◆ **WHAT THE TASK ASKS**
In the material below, the required lines run from the one containing "index dip: (250, 39)" through the one containing "thumb tip: (231, 59)". Copy those lines exactly, ends included, and nothing else.

+ + + + + + +

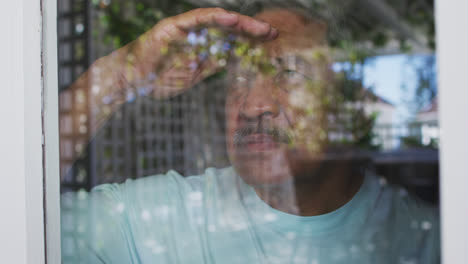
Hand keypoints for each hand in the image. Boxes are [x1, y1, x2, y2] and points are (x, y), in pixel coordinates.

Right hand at [128, 8, 277, 97]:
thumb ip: (211, 65)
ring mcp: (184, 28)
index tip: (269, 43)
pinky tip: (231, 19)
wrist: (131, 81)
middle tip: (272, 34)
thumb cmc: (159, 79)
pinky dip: (213, 18)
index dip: (250, 39)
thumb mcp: (194, 75)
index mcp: (202, 45)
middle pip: (228, 28)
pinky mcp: (173, 26)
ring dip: (239, 23)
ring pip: (216, 20)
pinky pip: (196, 19)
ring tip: (258, 28)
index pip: (231, 39)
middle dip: (251, 30)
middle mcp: (196, 33)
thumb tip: (231, 59)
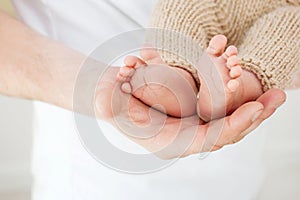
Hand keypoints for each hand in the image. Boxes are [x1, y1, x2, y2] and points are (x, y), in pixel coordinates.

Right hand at [95, 67, 285, 158]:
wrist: (117, 97)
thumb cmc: (113, 101)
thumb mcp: (110, 102)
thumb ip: (112, 103)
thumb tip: (110, 100)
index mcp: (169, 141)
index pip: (206, 139)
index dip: (231, 124)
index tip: (255, 109)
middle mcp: (185, 137)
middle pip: (226, 132)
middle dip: (252, 117)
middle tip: (278, 99)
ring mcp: (192, 126)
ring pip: (229, 123)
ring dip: (254, 111)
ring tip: (277, 96)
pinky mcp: (195, 115)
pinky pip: (224, 113)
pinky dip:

+ + + + + + +

◆ **YOUR RESPONSE**
index dip: (250, 39)
thumb mcp: (194, 75)
index mcp: (202, 45)
middle pip: (228, 28)
pinky mcp: (173, 26)
ring dip: (239, 23)
ring pip: (216, 20)
pinky pip: (196, 19)
ring tip: (258, 28)
index pip: (231, 39)
middle dip: (251, 30)
middle mcp: (196, 33)
thumb tip: (231, 59)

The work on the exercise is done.